Once again, an Appeals Court has ruled against a group of atheists trying to get “In God We Trust” off our money.
The 8th U.S. Circuit Court of Appeals ruled unanimously (3-0) today against more than two dozen atheists, their children, and two groups named in the lawsuit. They said the phrase doesn’t violate the First Amendment’s Establishment Clause and Free Exercise Clause, the Religious Freedom Restoration Act (RFRA), or the Equal Protection component of the Fifth Amendment.
Uniquely in this ruling, the judges cited the Supreme Court’s ruling in Greece v. Galloway, the case that allowed sectarian prayers at government meetings as long as everyone gets a turn.
Here, Galloway is best suited to the challenge before us because both the prayer at issue in that case and the inscription of the national motto at issue here represent Government acknowledgments of religion that “strive for the idea that people of many faiths may be united in a community of tolerance and devotion.”
Specifically, they said that the motto was part of an established tradition in the U.S. going back to our founding and that the phrase wasn’t unfairly coercive. (One judge didn’t concur on some of the analysis, but the end result was the same.)
According to Reuters, attorney Michael Newdow, who represented the atheists and has been filing similar lawsuits across the country (hoping that one court of appeals will eventually rule in his favor), was livid:
The Constitution does not prevent the Government from promoting and “celebrat[ing] our tradition of religious freedom,” even if the means of doing so — here, adding the national motto to U.S. money — was motivated “in part because of religious sentiment”… Placing “In God We Trust” on coins and currency is consistent with historical practices.
… we recognize that convenience may lead some Plaintiffs to carry cash, but nothing compels them to assert their trust in God. Certainly no “reasonable observer” would think that the Government is attempting to force citizens to express trust in God with every monetary transaction.
Michael Newdow, a lawyer for the plaintiffs, in an email called it “utterly revolting” that “the history of governmental denigration of a suspect class should trump [the] principle” that neutrality be the “touchstone” for analyzing claims under the First Amendment’s Establishment Clause.

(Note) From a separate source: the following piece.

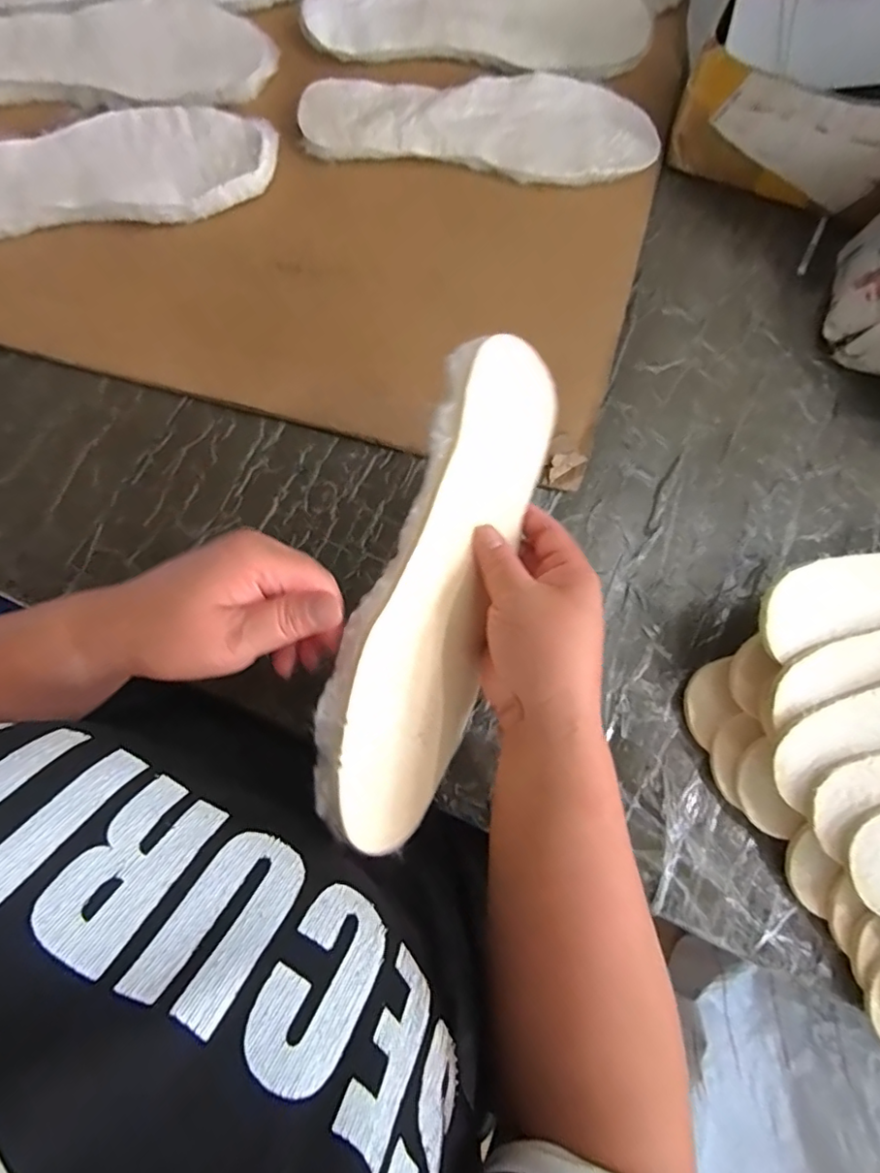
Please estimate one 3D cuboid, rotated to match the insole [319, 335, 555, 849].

To be sure, no one was really expecting a different result. But there have been moments of dissent within judicial ranks. In this ruling, one judge did not concur with part of the majority’s ruling (though the end result was the same), and in May, a different judge actually sided with the atheists. Newdow’s infamous case regarding the phrase “Under God” in the Pledge went to the Supreme Court only after an Appeals Court voted 2-1 in his favor.
Still, no Appeals Court majority has voted in favor of atheists everywhere this “In God We Trust” case has been tried — and not because Newdow didn’t try. By my count, there are only three circuits left that haven’t ruled on this issue. You can bet Newdow will keep going until he’s exhausted all his options.